In January, the dsm team and our BPC colleagues moved from downtown’s old train depot to bright new digs at the Plaza. My office window now faces east toward the Neal Smith Federal Building and, off to the side, the World Food Prize Hall of Laureates and its garden.
It’s a stately building, all pillars and pink sandstone bricks stacked up to house the public library in 1903.I’ve always admired it, but I look at it differently after talking with some folks from the Des Moines Metro Opera for our behind-the-scenes story (see here). They arranged a photo shoot there when they needed a spot that could pass as 18th-century France.
The imaginative photographer Ben Easter, who shoots for the opera and often contributes to dsm, told me he likes to run and bike around town, always on the lookout for cool places to photograph. He keeps a mental database of locations that could stand in for an old factory, say, or a castle. He works closely with the opera company’s creative director, Kim Dragelevich, who explained why they don’t just use Photoshop. “We’re really proud of Des Moines,” she said. “We want people nationwide to lookat these images and to be surprised that Des Moines is producing something like this.”
I get it. I could say the same thing about dsm.

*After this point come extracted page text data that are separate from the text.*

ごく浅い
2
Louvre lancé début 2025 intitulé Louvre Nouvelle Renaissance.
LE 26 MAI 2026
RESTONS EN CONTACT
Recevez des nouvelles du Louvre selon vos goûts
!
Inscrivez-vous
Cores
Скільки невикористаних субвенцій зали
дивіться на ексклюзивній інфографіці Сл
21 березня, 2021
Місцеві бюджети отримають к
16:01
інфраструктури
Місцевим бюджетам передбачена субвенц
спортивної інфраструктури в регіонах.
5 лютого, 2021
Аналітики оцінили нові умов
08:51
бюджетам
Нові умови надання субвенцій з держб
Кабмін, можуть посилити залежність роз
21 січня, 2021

Like the opera, which annually draws fans from across the country, dsm recently received some out-of-state praise. For the third year in a row, the City and Regional Magazine Association has named our magazine an award finalist for “general excellence.” And another three-peat: The wise, distinguished and probably very attractive jury has also singled out our annual Inclusion issue (see here), in a category with much bigger publications from Chicago, Denver and Philadelphia. The association plans to announce the winners on May 20, during this year’s conference in Cleveland.
But enough horn-tooting. Let’s get back to the opera. The team organized one of its more elaborate photo shoots, for “La Bohème,” a few years ago at Woodland Cemetery. Zoom in: Two lovers in 19th-century costumes huddle on the stone steps of the Hubbell Mausoleum. Zoom out: One of the opera staffers runs around with a smoke bomb to create the illusion of fog. Zoom out further: Traffic on Martin Luther King Jr. Parkway slows down to see what the heck is going on.
“We want people nationwide to look at these images and to be surprised.” Sometimes, they surprise us, too.